▶ _PROVIDED TEXT_
= = = = =

In truth, manufacturers know they won’t get far building vehicles for Android, Google Music notwithstanding. Building and marketing a tablet like the Xoom or the Asus Transformer is a perilous process and is buffeted by the whims of a price-conscious consumer. It doesn’t make economic sense to build and try to sell a few hundred thousand slates that will be considered obsolete in a few months.

It seems that only Samsung, with their Galaxy Tabs, has gained any brand recognition. The rest of the players are, at best, also-rans.

Amazon and, to an extent, Barnes & Noble, have the right idea: they sell the device to sell the content. There is no reason, for example, that the eink versions of the Kindle and Nook shouldn’t be free with Amazon Prime or content subscription services other than to prevent the perception that the devices are cheap. I can understand charging a bit for the color devices like the Tablet and the Fire, but if (to murder a metaphor) Amazon is selling the razor cheap and the blades at a premium, then it makes little sense for folks like HP to sell the arguably superior straight razors they’ve been trying to ship.

= = = = =

▶ _TASK LIST_
[1] Answer these from the tablet article:
(a) Which maker does the tablet article say is the only one to have gained any brand recognition?
(b) Which two companies does it say have the right idea?
(c) Which two color devices does it say it can understand charging a bit for?
[2] Write the next few sentences of the tablet article, going on from its last sentence.
You won't need the entries at all.

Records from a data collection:
= = = = =

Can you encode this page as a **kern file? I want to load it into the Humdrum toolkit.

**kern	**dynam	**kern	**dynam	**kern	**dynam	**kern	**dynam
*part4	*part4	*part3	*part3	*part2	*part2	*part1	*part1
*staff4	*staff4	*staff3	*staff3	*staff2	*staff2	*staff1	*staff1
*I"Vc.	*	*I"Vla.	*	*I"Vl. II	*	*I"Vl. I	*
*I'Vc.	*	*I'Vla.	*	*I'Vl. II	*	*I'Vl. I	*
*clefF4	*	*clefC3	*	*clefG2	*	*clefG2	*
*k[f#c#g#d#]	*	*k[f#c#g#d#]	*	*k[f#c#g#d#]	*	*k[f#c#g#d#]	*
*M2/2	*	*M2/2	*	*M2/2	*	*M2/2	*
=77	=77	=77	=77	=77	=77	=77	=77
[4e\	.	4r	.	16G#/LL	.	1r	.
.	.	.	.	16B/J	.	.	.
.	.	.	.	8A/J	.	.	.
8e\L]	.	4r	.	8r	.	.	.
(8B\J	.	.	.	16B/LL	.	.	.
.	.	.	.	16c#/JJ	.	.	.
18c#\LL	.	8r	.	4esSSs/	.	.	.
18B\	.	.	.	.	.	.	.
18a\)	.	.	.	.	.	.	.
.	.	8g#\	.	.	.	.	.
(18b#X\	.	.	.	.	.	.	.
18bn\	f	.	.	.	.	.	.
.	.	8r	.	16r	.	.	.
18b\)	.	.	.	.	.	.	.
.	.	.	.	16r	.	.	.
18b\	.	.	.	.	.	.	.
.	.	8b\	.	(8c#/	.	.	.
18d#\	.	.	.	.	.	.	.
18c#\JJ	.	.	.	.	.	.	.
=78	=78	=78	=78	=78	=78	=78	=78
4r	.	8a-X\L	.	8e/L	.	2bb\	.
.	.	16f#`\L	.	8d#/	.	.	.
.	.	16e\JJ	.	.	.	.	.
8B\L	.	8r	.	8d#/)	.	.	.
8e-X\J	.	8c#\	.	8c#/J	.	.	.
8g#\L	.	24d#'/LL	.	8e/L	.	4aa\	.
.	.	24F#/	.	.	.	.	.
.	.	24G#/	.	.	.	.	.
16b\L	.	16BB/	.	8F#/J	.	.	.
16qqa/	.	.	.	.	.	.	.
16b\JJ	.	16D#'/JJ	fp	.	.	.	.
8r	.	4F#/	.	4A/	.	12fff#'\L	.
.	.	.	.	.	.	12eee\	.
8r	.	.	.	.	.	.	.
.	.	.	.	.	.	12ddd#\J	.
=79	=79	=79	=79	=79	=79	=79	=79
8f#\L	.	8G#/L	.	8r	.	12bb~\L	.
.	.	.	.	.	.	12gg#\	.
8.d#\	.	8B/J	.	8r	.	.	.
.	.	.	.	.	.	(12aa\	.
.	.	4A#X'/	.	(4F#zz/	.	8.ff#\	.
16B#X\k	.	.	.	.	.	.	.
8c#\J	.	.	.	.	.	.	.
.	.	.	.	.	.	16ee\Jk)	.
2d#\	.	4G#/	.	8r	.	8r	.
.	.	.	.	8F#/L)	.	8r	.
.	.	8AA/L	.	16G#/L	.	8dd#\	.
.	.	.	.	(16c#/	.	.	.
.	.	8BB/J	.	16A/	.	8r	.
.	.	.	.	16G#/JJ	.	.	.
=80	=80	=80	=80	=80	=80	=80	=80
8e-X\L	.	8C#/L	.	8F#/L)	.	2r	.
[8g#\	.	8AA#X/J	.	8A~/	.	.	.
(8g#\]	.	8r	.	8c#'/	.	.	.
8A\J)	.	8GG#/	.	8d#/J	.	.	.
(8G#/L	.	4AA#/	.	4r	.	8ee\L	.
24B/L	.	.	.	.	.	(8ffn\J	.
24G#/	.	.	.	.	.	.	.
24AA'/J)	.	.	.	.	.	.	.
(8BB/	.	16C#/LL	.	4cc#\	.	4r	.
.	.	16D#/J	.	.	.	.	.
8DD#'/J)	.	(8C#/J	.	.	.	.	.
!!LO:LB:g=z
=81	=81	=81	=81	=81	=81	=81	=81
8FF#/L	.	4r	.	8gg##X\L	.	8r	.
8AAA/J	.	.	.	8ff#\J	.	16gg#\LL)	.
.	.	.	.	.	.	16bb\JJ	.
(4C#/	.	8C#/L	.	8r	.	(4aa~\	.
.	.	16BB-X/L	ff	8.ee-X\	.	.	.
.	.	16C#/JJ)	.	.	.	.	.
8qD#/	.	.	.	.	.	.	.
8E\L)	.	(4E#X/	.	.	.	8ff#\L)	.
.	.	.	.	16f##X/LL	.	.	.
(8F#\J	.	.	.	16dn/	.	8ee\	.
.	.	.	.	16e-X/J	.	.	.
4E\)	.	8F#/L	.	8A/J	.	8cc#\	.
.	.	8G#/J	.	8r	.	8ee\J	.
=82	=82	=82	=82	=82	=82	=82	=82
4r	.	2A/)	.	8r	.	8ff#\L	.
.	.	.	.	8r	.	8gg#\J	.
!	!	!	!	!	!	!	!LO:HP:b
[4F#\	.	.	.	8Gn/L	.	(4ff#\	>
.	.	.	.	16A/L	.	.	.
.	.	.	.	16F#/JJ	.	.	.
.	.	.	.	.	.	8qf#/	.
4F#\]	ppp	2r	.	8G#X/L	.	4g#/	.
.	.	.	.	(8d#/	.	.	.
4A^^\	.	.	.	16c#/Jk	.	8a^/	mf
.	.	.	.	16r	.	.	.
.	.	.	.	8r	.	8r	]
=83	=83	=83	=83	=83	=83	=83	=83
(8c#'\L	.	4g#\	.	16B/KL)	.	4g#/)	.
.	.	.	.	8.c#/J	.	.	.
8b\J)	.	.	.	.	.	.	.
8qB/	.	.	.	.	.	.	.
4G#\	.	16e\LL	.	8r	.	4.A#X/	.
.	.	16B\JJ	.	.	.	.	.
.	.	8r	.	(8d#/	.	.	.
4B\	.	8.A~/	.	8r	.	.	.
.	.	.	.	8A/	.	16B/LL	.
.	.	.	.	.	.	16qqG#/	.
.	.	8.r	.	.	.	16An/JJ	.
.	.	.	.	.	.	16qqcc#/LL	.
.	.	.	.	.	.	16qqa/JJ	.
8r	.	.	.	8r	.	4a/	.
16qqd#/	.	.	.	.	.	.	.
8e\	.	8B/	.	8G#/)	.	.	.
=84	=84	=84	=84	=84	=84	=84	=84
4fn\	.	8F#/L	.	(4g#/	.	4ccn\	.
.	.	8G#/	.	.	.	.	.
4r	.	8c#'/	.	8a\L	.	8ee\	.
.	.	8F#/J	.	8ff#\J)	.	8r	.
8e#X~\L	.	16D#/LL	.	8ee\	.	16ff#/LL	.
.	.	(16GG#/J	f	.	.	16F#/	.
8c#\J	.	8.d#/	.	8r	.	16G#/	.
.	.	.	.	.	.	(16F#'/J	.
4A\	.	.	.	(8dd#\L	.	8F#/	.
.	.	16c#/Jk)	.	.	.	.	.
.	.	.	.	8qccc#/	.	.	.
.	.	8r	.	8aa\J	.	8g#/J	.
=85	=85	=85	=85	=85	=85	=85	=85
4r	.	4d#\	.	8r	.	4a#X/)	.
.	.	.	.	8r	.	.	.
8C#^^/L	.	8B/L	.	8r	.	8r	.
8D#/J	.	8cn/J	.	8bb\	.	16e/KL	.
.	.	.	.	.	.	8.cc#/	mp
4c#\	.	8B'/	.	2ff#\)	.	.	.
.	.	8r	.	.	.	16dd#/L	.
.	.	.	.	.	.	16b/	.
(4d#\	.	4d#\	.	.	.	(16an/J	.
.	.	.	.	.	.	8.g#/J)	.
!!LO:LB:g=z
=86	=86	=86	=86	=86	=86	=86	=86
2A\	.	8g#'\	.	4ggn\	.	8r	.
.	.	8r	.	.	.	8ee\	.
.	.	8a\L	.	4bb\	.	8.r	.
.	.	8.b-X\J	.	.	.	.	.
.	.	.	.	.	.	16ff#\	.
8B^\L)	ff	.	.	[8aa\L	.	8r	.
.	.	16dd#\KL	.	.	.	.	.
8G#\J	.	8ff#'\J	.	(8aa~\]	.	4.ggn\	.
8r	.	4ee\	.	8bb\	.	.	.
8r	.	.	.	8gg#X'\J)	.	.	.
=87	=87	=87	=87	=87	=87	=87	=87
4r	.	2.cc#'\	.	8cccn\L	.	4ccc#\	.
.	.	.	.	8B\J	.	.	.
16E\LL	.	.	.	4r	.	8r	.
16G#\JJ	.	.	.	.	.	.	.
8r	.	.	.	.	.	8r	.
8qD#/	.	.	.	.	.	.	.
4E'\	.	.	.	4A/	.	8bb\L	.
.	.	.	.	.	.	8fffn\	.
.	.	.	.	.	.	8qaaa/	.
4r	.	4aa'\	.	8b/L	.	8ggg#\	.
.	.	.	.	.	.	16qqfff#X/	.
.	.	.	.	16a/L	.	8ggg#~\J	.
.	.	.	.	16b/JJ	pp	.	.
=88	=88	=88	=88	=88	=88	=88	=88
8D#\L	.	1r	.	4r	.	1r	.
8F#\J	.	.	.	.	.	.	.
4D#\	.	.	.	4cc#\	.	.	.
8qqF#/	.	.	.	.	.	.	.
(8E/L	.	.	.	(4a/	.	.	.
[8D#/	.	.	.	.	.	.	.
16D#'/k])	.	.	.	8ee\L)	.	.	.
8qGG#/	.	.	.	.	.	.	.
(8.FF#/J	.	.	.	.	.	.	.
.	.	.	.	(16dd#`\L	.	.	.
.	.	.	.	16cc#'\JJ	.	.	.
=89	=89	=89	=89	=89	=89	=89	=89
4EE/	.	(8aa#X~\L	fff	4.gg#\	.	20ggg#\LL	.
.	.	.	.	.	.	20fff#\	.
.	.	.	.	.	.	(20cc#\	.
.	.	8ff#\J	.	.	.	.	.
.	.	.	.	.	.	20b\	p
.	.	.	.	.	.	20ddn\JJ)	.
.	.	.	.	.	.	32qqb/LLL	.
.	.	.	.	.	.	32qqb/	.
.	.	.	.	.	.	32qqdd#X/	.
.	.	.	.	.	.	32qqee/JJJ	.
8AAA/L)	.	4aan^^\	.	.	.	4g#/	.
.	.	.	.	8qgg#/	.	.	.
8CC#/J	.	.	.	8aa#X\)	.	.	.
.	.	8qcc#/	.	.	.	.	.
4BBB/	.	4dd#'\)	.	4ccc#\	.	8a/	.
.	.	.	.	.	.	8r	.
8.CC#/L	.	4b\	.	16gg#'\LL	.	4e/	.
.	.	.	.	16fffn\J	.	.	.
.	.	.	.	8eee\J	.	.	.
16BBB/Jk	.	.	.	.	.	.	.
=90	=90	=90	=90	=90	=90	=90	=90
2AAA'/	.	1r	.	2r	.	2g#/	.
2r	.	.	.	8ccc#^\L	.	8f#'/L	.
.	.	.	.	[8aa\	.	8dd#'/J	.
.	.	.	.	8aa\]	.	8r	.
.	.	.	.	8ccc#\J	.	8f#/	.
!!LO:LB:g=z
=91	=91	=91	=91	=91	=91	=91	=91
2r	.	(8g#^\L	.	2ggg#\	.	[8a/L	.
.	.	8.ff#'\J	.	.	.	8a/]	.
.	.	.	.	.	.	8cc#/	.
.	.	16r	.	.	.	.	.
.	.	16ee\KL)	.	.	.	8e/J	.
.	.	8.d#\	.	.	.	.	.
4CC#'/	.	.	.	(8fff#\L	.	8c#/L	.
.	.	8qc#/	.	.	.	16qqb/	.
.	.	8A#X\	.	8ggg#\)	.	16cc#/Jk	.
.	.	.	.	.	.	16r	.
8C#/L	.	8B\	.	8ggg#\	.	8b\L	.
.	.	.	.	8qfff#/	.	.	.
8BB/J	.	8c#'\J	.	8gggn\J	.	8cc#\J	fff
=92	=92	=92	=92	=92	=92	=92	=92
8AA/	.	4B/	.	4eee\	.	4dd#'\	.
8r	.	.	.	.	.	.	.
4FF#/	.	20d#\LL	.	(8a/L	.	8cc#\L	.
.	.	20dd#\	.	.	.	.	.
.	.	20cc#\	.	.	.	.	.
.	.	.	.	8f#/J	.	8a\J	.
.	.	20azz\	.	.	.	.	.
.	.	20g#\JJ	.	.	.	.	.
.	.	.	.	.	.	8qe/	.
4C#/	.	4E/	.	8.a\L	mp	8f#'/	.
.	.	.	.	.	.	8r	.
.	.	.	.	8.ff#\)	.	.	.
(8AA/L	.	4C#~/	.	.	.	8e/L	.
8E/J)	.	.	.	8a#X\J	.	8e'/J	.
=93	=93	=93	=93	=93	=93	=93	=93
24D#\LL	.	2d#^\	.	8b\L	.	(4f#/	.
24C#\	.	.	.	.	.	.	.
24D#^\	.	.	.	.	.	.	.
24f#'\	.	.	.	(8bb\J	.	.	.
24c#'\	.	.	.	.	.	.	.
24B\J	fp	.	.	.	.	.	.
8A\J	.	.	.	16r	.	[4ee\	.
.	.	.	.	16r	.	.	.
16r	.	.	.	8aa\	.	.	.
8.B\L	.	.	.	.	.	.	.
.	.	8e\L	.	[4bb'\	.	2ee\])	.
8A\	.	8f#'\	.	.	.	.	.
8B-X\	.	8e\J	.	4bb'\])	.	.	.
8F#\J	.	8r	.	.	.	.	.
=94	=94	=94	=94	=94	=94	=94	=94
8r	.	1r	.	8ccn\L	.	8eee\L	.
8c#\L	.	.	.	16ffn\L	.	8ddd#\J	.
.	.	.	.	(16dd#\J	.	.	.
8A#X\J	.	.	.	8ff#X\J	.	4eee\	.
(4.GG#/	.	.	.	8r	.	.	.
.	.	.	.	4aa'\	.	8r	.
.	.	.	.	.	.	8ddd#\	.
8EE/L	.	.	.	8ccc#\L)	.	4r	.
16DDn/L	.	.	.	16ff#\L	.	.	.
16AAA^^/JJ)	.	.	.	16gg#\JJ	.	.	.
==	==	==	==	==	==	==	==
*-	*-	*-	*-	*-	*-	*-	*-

= = = = =

▶ _RESPONSES_
[1]
(a) Samsung, with their Galaxy Tabs.
(b) Amazon and, to an extent, Barnes & Noble.
(c) The Tablet and the Fire.

[2]
The pattern of boom and bust in tablets closely follows the rise and fall of the netbook. The netbook was supposed to save the PC industry – and it did – until people started competing on price. Now the concept of a netbook is laughable in the face of the ultrabook and the more popular tablets and it took far too long for PC manufacturers to realize this. By reacting swiftly to reduced interest in their wares and focusing on consumer experience in higher margin items – namely Windows 8 devices in a laptop form factor, it just makes sense for most of these guys to pull the plug on their misguided slate dreams.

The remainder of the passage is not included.